June Szabo demonstrates a weaving technique using her loom at Handwork in the Ithaca Commons
Colorful threads hang off of four different looms near the entrance of Handwork, a well-lit craft store in Ithaca. The clicking of the wooden machines can be heard throughout the store.
June Szabo is leaned over a small floor loom, with her feet on the treadles, which look like large, wooden piano pedals. The treadles move the harnesses as she slides spools of thread called the shuttle that contains the weft — the crosswise threads — back and forth to create a pattern and ultimately, a scarf, rug or small bag.
Szabo performed a weaving demonstration on Nov. 6 at Handwork, a cooperative art and craft store located across the street from the State Theatre on The Commons. She is an experienced artist who teaches weaving classes and has been producing weaved goods her entire life.
“I started weaving about 38 years ago,” Szabo said. “I started with rugs because I had a lot of wood floors in my house and I wanted to cover them with something in not carpet, so I learned how to make rugs.”
The weaving process is lengthy, especially during setup. The seven or eight different looms Szabo works on in her 18-by-20 foot studio are significantly larger than the ones she has on display in Handwork.
“Setting up the loom takes longer than actually weaving does,” Szabo said. “I spend probably a day on my big looms just setting it up. And I try to wind off for about eight scarves. And then it takes probably two hours to weave a scarf.”
Weaving with thread weavings aren’t all Szabo creates. The local artist weaves with copper wire and creates sculptures out of wood and other materials. She took a break from sculpting when she had children and focused on what she called “functional art” and returned to sculpting when her children grew up. Inside Handwork, you can find several of Szabo’s wooden sculptures displayed in the third room window, which are visible from the outside.
Handwork exclusively exhibits and sells handmade work created by artists who are members of the cooperative. In turn, artists work at Handwork 16 hours per month, doing sales and tidying up the store.
Stacey Esslinger, a potter from Corning, New York, stands behind the cash register on the day Szabo demonstrates her weaving. She explains that artists must apply to be considered to have their artwork sold at Handwork.
“They come in and fill out an application and we decide if their work is up to our standard and fit with the rest of everyone else’s work and if we have space for it because the space is limited,” Esslinger said. “Then we vote and then they sometimes they are accepted and they become a member. There’s a trial period and eventually you become a full member.”
When Szabo isn’t weaving or creating artwork, she is a part-time teacher at the Tompkins Seneca Tioga Board of Cooperative Educational Services and helps older adults get their high school diplomas.
But weaving is still Szabo’s main passion. There aren’t very many weavers in the Ithaca area and because of this, Szabo took matters into her own hands. She and her students started the Finger Lakes Fiber Guild, which meets approximately once a month.

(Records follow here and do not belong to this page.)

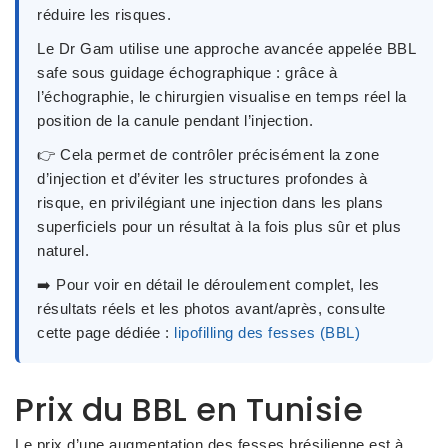
réduire les risques.
Le
Dr Gam
utilise une approche avancée appelée
BBL
safe sous guidage échographique
: grâce à
l’échographie, le chirurgien visualise en temps réel la
position de la canule pendant l’injection.
👉 Cela permet de
contrôler précisément la zone
d’injection
et d’éviter les structures profondes à
risque, en privilégiant une injection dans les plans
superficiels pour un résultat à la fois
plus sûr et plus
naturel
.
➡️ Pour voir en détail
le déroulement complet, les
résultats réels et les photos avant/après
, consulte
cette page dédiée :
lipofilling des fesses (BBL)
Prix du BBL en Tunisie
Le prix d’une augmentation des fesses brésilienne est à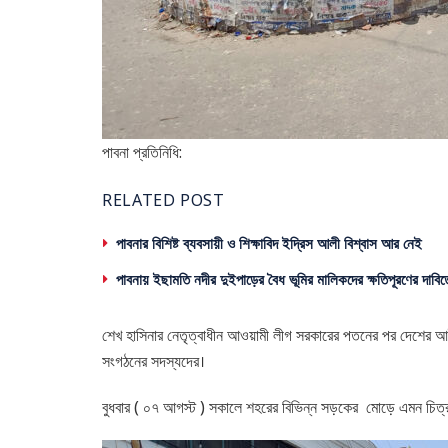
পাবনা প্রতিনিধি:
RELATED POST
পাবনার বিশিষ্ট ব্যবসায়ী ও শিক্ষাবিদ ইদ্রিস আলী বিশ্বাস আর নেই
পাবনায় ইছামতি নদীর দুইপাড়ের বৈধ ভূমির মালিকদের ক্ষতিপূরণের দাবিত
শেখ হাসিনার নেতৃত্বাধীন আওয়ামী লীগ সরকারের পতনের পর দেশের আইনশ
সংগঠনের সদস্যদের।
বুধবার ( ০৭ আগস্ট ) সকালে শহরের বিভিন্ন সড়কের মোড়ে এমন চিত্র 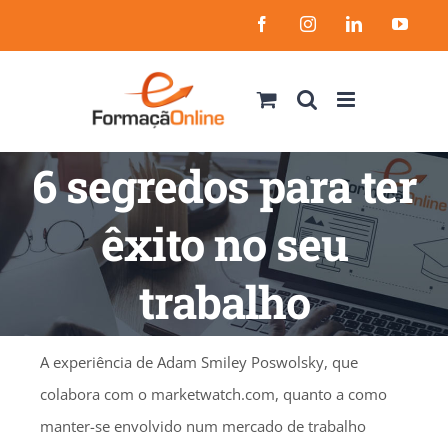
Skip
Facebook
Instagram
LinkedIn
YouT
to
content
6 segredos para ter
êxito no seu
trabalho
A experiência de Adam Smiley Poswolsky, que
colabora com o marketwatch.com, quanto a como
manter-se envolvido num mercado de trabalho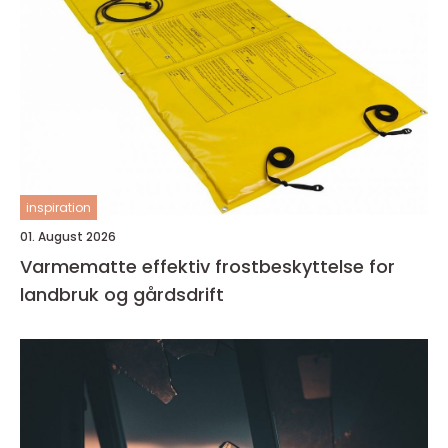
inspiration
01. August 2026
Varmematte effektiv frostbeskyttelse for
landbruk og gårdsdrift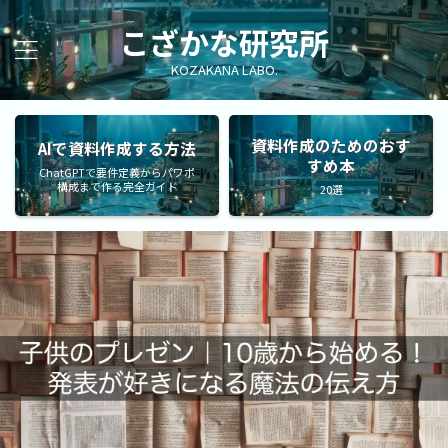
こざかな研究所
KOZAKANA LABO.
資料作成のためのおす
AIで資料作成する方法
すめ本
ChatGPTで要件定義からパワポ
構成まで作る完全ガイド
20選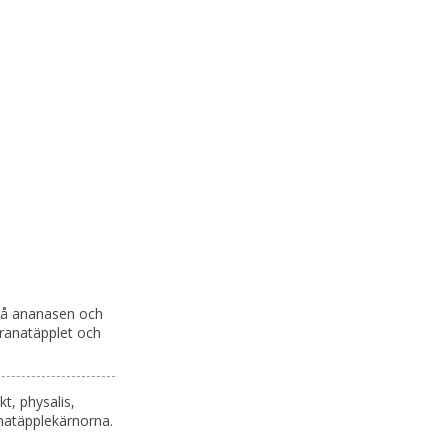
 på ananasen och
granatäpplet och
t, physalis,
anatäpplekärnorna.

“We bring in our work so we can talk about our problems and our successes … We do a lot of different things,” Szabo said. “Anything to do with fiber whether it’s the technique, or the fiber, or anything, we’re really interested in. It’s a lot of fun. Even though I didn’t have a community of weavers, now I’ve kind of grown one.”
The Ithaca community is home to a number of unique artists who contribute to the diversity of artwork seen in Handwork and other locations throughout the area. Szabo believes the natural beauty of the Finger Lakes region is related to the kind of artwork that artists produce.
“I think there’s an amazing artist community in the Ithaca area that do a tremendous number of different kinds of things,” Szabo said. “I don’t know why there are so many people here, but my theory is it’s the landscape. It’s the beauty that we’re surrounded with. It’s the way that you feel in this community, in the surrounding areas. I think it draws creative, artistic people. That’s my theory on that.”